Set down every text line of the material below verbatim and in order, omitting the pictures.

Begin Source records

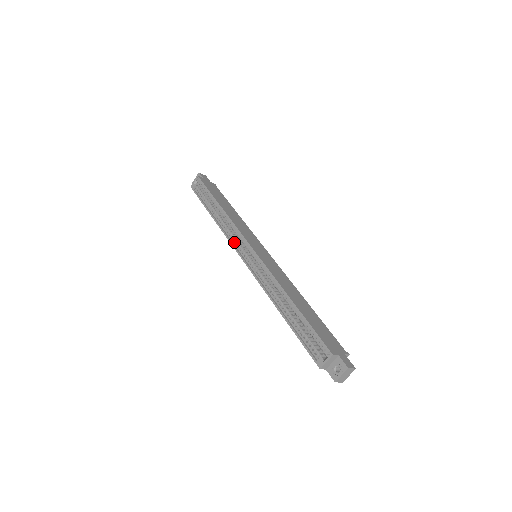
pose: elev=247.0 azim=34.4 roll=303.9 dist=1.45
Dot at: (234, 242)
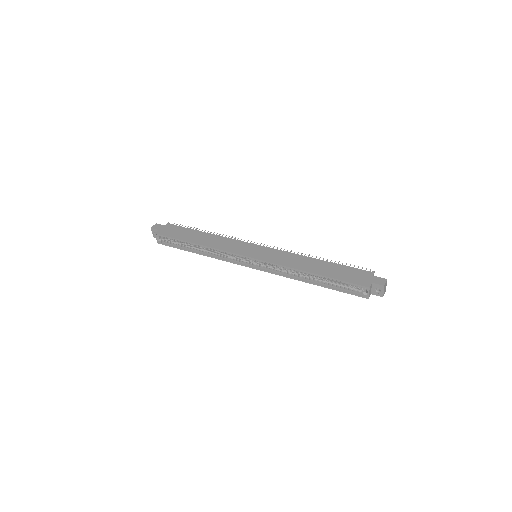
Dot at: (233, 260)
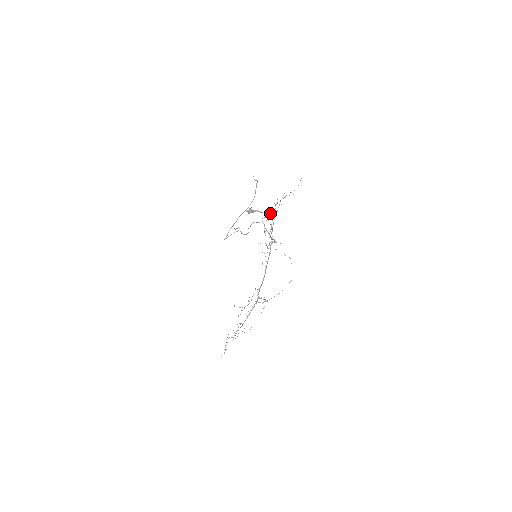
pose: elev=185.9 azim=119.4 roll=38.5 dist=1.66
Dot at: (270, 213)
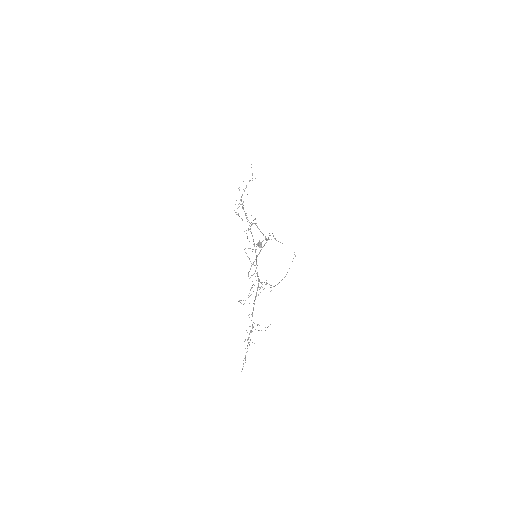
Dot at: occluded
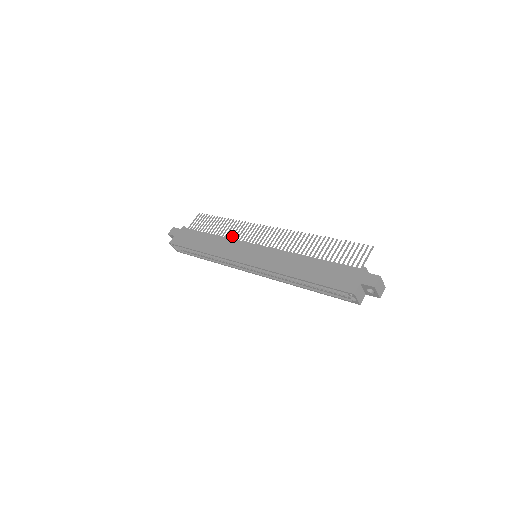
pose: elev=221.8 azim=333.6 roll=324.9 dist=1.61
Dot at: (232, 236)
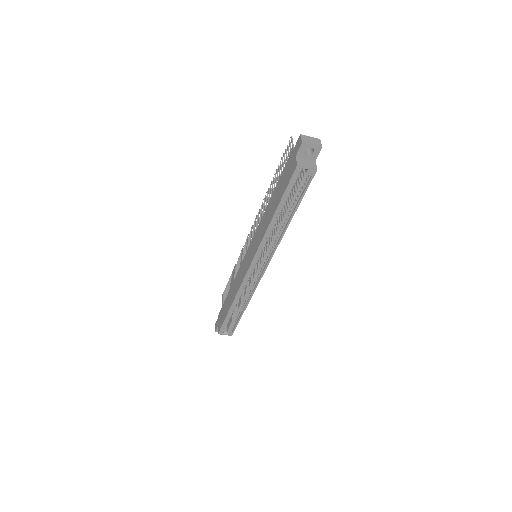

End Source records

▶ Output:
pose: elev=247.0 azim=34.4 roll=303.9 dist=1.45
Dot at: (234, 242)
Dot at: (233, 260)
pose: elev=185.9 azim=119.4 roll=38.5 dist=1.66
Dot at: (270, 213)
Dot at: occluded
pose: elev=221.8 azim=333.6 roll=324.9 dist=1.61
Dot at: (232, 236)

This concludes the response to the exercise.